The Hadoop Distributed File System(HDFS) is highly fault-tolerant and was designed to be deployed on commodity hardware. It has a master/slave architecture with a single NameNode acting as master and multiple DataNode as slaves. HDFS relies heavily on the NameNode and thus, its popularly known as the Achilles heel of Hadoop. Besides a Secondary NameNode, HDFS HA and HDFS Federation are ongoing projects addressing this problem.
We wanted a drop-in replacement for HDFS which did not have these problems. A masterless peer-to-peer architecture would resolve the problems related to NameNode failure. To do so, we would need a cluster of nodes and a mechanism to handle replication, distribution, etc within the cluster.
We opted to rely on Cassandra for handling the clusters, data, replication, etc. The reasons being:
Cassandra has a peer-to-peer distributed “ring” architecture that is much more elegant, easy to setup, and maintain. In Cassandra, all nodes are the same; there is no concept of a master node, with all nodes communicating with each other via a gossip protocol.

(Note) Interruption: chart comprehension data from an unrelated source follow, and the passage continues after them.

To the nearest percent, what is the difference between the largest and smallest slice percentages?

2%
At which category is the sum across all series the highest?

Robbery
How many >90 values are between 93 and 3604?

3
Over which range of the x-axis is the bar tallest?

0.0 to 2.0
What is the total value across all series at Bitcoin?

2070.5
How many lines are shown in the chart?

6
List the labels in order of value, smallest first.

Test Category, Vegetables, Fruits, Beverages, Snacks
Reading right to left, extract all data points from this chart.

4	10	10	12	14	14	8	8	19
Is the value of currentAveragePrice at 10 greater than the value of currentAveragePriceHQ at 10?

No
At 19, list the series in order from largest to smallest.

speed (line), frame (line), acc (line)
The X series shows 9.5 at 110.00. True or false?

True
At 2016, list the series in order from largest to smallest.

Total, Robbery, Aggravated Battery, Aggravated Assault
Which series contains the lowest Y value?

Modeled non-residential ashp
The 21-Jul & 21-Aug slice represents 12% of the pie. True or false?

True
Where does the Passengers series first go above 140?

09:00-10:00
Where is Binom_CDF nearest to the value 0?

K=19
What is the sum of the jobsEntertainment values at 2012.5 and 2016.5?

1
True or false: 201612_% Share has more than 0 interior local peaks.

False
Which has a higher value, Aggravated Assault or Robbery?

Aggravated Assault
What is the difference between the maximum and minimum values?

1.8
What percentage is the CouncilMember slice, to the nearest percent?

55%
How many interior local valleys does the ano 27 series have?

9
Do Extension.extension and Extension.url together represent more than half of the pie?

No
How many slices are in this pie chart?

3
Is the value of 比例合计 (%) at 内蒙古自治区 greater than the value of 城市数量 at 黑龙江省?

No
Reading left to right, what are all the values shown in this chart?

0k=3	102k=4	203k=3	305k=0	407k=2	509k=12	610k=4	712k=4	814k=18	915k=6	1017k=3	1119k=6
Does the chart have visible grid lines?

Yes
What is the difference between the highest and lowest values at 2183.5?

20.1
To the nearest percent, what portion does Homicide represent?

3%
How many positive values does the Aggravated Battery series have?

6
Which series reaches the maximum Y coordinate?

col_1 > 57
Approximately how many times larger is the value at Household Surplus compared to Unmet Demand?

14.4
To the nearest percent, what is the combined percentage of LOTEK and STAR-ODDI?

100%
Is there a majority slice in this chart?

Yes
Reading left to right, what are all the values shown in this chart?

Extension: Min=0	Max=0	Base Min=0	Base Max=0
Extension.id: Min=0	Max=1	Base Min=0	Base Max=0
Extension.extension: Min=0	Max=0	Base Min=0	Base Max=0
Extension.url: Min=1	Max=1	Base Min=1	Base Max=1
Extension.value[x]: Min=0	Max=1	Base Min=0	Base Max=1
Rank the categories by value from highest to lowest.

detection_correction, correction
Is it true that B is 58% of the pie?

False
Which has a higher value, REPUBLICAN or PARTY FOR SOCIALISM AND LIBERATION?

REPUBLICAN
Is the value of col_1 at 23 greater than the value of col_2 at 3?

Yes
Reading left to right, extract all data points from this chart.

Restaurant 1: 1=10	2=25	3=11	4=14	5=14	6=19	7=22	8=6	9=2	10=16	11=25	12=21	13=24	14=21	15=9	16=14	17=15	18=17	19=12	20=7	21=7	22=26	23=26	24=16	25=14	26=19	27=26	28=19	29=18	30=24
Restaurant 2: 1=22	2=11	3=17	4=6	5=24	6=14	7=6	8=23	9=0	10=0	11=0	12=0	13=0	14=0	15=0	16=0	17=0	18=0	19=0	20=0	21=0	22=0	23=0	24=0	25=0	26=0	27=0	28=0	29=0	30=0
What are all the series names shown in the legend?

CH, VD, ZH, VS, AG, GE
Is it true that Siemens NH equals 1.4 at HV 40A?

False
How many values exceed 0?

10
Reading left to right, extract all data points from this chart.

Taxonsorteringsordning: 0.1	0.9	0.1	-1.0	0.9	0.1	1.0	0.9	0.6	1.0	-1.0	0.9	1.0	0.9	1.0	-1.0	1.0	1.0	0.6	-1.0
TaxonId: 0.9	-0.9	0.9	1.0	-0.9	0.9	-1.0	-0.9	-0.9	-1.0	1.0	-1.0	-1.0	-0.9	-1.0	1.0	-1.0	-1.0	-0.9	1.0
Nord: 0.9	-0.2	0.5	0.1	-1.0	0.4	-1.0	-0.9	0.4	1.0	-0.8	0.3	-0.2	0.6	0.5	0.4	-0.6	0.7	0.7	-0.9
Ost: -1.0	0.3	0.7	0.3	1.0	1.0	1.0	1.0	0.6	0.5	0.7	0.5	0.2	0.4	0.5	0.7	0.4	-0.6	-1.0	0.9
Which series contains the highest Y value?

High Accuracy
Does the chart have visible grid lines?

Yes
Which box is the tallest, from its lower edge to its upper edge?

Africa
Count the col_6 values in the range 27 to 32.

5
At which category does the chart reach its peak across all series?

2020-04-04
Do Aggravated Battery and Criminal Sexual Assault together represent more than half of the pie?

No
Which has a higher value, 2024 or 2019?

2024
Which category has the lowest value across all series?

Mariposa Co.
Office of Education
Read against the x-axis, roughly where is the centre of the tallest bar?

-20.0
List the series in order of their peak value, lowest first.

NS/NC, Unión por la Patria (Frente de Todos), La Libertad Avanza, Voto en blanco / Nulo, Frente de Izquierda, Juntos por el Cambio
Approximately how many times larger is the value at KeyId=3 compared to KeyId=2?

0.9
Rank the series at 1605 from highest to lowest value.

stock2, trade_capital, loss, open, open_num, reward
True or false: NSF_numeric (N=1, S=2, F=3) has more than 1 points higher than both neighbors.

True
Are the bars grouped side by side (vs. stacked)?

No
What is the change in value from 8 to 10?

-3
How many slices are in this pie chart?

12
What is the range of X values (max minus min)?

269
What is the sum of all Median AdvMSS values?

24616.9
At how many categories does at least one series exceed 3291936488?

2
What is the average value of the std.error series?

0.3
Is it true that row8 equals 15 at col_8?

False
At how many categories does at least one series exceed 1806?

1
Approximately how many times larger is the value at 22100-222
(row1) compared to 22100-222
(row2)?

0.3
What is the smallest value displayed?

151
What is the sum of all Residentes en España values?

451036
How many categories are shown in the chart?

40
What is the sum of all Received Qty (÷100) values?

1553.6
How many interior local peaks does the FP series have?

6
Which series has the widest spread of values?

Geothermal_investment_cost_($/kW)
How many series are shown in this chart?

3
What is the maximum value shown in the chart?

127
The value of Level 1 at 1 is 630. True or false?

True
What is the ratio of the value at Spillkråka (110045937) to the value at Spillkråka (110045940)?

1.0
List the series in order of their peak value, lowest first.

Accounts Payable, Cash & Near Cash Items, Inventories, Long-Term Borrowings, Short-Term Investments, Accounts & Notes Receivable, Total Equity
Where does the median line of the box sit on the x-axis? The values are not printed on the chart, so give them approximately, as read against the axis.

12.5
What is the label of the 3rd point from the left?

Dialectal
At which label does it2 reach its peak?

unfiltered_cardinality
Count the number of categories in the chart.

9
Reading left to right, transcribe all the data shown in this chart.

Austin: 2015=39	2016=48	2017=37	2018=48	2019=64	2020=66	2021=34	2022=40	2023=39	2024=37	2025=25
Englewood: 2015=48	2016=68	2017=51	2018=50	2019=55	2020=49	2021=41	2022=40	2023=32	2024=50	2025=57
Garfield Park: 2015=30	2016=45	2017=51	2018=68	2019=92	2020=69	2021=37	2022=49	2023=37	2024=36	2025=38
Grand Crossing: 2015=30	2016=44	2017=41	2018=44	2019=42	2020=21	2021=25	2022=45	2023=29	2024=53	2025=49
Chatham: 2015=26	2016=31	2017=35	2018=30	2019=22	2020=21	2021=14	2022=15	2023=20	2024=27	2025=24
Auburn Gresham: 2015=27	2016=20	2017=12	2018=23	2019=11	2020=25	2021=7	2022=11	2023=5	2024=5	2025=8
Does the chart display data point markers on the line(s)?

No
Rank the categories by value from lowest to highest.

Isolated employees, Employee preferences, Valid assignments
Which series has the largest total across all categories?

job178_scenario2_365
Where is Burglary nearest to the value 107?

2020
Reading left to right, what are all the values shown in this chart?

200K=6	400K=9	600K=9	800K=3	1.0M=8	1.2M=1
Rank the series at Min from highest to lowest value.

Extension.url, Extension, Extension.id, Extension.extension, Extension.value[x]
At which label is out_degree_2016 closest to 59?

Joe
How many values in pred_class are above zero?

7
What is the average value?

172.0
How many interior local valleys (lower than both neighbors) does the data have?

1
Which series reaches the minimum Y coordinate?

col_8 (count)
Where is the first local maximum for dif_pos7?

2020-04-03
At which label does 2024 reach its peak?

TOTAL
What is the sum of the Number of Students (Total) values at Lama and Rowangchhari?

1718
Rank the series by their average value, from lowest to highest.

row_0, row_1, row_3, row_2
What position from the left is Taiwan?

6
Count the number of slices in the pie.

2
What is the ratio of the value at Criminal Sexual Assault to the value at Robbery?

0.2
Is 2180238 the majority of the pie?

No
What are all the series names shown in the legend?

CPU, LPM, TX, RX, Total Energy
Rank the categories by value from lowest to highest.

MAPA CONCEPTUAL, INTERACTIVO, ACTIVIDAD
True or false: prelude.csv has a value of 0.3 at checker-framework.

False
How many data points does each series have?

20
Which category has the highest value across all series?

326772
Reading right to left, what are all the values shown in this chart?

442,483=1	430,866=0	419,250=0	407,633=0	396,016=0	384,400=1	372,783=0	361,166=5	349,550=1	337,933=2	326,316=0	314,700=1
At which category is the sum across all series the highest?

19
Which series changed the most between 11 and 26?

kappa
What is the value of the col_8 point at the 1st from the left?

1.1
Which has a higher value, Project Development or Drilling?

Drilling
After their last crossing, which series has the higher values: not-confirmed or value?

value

This makes it decentralized and symmetrical (no single point of failure).
It performs blazingly fast writes, can store hundreds of terabytes of data.
It is highly available and offers a schema-free data model.
There is proof of it working efficiently for a similar use case – Cassandra File System(CFS)
We built “SnackFS” – a distributed FIleSystem with Cassandra as the backend storage to be a drop in replacement to HDFS. It is written in Scala and is fully compatible with Hadoop FS Shell.
Using SnackFS is simple, it comes bundled with all the dependencies. It requires an active Cassandra Cluster.
To run hadoop fs commands, instead of
hadoop fs -ls hdfs:///
snackfs fs -ls snackfs:///
Using SnackFS, it is not possible to change replication factor for files individually but you could have multiple namespaces with different replication factors. SnackFS is highly configurable, i.e., the replication factor, block size, sub block size, Cassandra server, consistencyLevel for read/write operations, name of the keyspace and replication strategy can be set in core-site.xml. This helps in optimizing Cassandra and in turn optimizing SnackFS for different applications.
Work on running Map Reduce Jobs is in progress.